A major focus of Lawrence Group’s design principles is respect, preserve, and even reclaim the history of a project site as needed. One such opportunity arose while designing The Pitch Athletic Club & Tavern at St. Louis Union Station.
The Pitch embodies much of the rich history that has sculpted the City of St. Louis at large. St. Louis Union Station originally opened in 1894, and was the largest station in the world to have tracks and passenger service areas on one level at the time of construction. Designed by Theodore Link, the station has since been registered as a National Historic Landmark and has welcomed many in its halls throughout the years.
The space the restaurant now occupies was originally a portion of a large baggage claim in the Headhouse section of St. Louis Union Station. This area, added to the station in 1937, was created to meet the demand of the then-bustling rail industry. By the 1940’s, nearly 100,000 people passed through station every day, so the expanded storage space was sorely needed.
As consumer rail travel declined following the growth of automobile and air travel throughout the 1950’s and 1960’s, usage of St. Louis Union Station similarly fell. The lack of demand led to the former baggage area being converted to a restaurant space in 1985, with many tenants occupying the restaurant until the space was eventually abandoned in the 2000’s.
When Lodging Hospitality Management (LHM) acquired the property in 2012, they knew they wanted to pay tribute to the history of both the Station and to the St. Louis region at large. A longstanding client of Lawrence Group, LHM approaches many of their properties with a similar deference to history as Lawrence Group does. As development plans for Union Station began to manifest throughout the 2010’s, the space The Pitch now occupies awaited the right opportunity – and when St. Louis announced the construction of the City’s first MLS stadium across the street from St. Louis Union Station in 2019, the long-dormant site at last found its perfect calling.
Great pains were taken to ensure the utmost respect to the site’s original design shone through. This includes the excavation of glazed brick and historic windows created in the site’s original 1937 construction, hidden away over the years by layers of drywall renovation. In addition, the brick’s smooth curved edges and style pay homage to the architectural style of the era. The impressive, tapered column capitals from the original building can even be seen exposed in the main dining space. The years of history are most evident in the character held within concrete flooring, adding a new dimension to the experience of the space.
Perhaps most remarkable aspect of The Pitch’s design is its bar back, itself a long-storied piece of St. Louis history. The original wood and construction of The Pitch’s bar dates back to at least 1889, when famed gilded-age restauranteur Tony Faust opened the renovation of his restaurant, Tony Faust’s Oyster House & Saloon. Beginning operation in 1870, Faust’s restaurant was famed for its quality, splendor, and oysters, a true delicacy for St. Louisians at the time. The restaurant grew in reputation over the years, until it eventually became known by many as the finest restaurant west of New York, playing host to the most esteemed members of the St. Louis social elite.
After Faust retired in 1902, the restaurant began a steady decline until it permanently closed on June 30, 1916. Many items from the restaurant were put on auction, and when the building was demolished in 1933, some elements were rescued – including the restaurant’s iconic bar back. For years the ornately detailed wooden bar was reused in a variety of locations throughout St. Louis Union Station, and when LHM acquired the space in 2012, they realized the true value of the piece. With the opening of The Pitch, that value can now be known to all.
The painstaking restoration of the restaurant and bar back incorporates a care and respect towards the history of both Union Station and St.
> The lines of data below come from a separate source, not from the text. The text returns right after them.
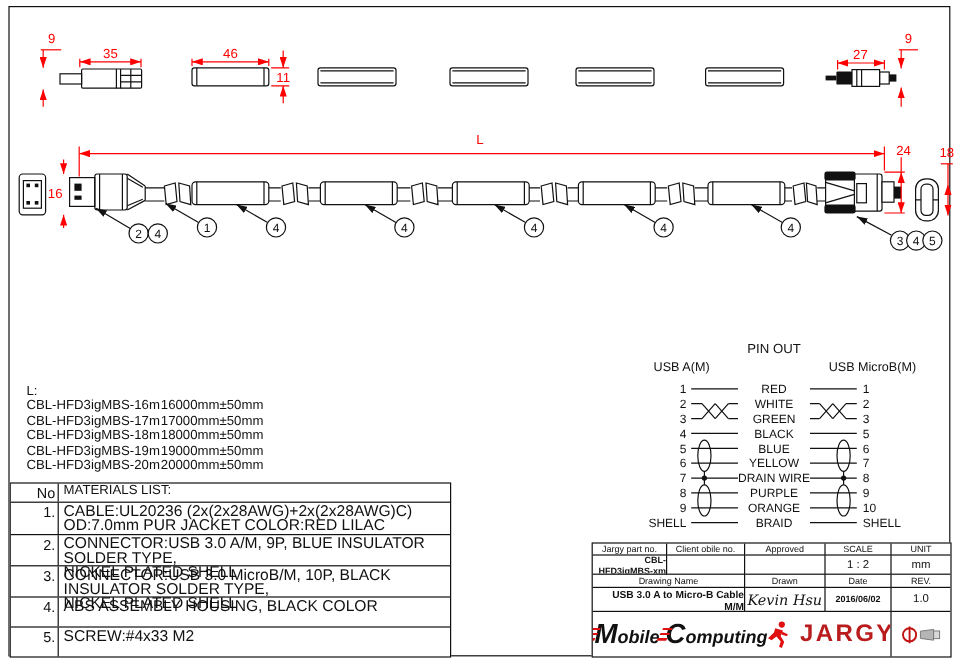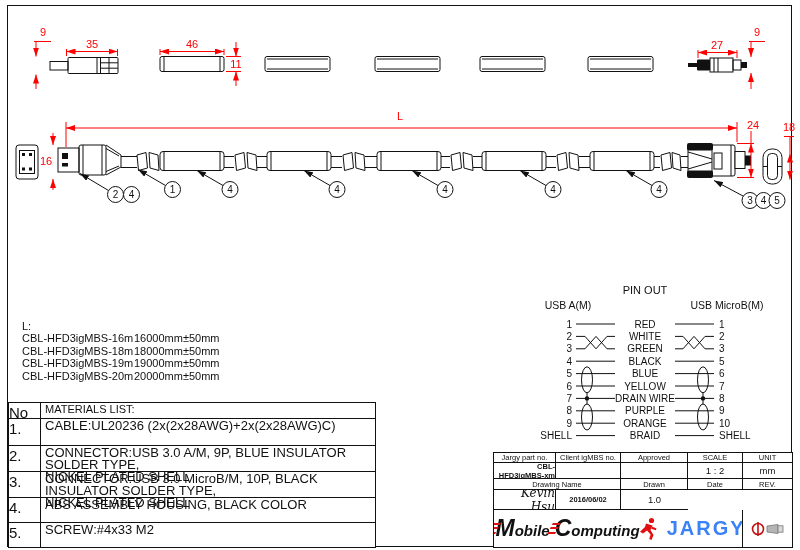--- a/index.html
+++ b/index.html
@@ -277,6 +277,7 @@
   <div class="llist">
     <div>L:</div>
     <div class="row"><span class="part">CBL-HFD3igMBS-16m</span><span>16000mm±50mm</span></div>
+    <div class="row"><span class="part">CBL-HFD3igMBS-17m</span><span>17000mm±50mm</span></div>
     <div class="row"><span class="part">CBL-HFD3igMBS-18m</span><span>18000mm±50mm</span></div>
     <div class="row"><span class="part">CBL-HFD3igMBS-19m</span><span>19000mm±50mm</span></div>
     <div class="row"><span class="part">CBL-HFD3igMBS-20m</span><span>20000mm±50mm</span></div>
Louis at large that Lawrence Group is proud to uphold. This care even extends to the logo of The Pitch, which honors iconic elements of St. Louis’ cultural background (such as the 16 stripes representing the 16 counties in the metro area, or the fleur de lis paying tribute to the City’s French cultural heritage). This thoughtfulness ensures that The Pitch is not only a great place for fans of the beautiful game to congregate, but that they can enjoy a truly unique experience with each and every visit.
We know that our projects will contribute to the continued stories of the locations and communities they are a part of. Being a good steward of our past ensures the best future possible for all who will come to know our work – and it allows us to honor the accomplishments of those who lay the foundation for where we are now.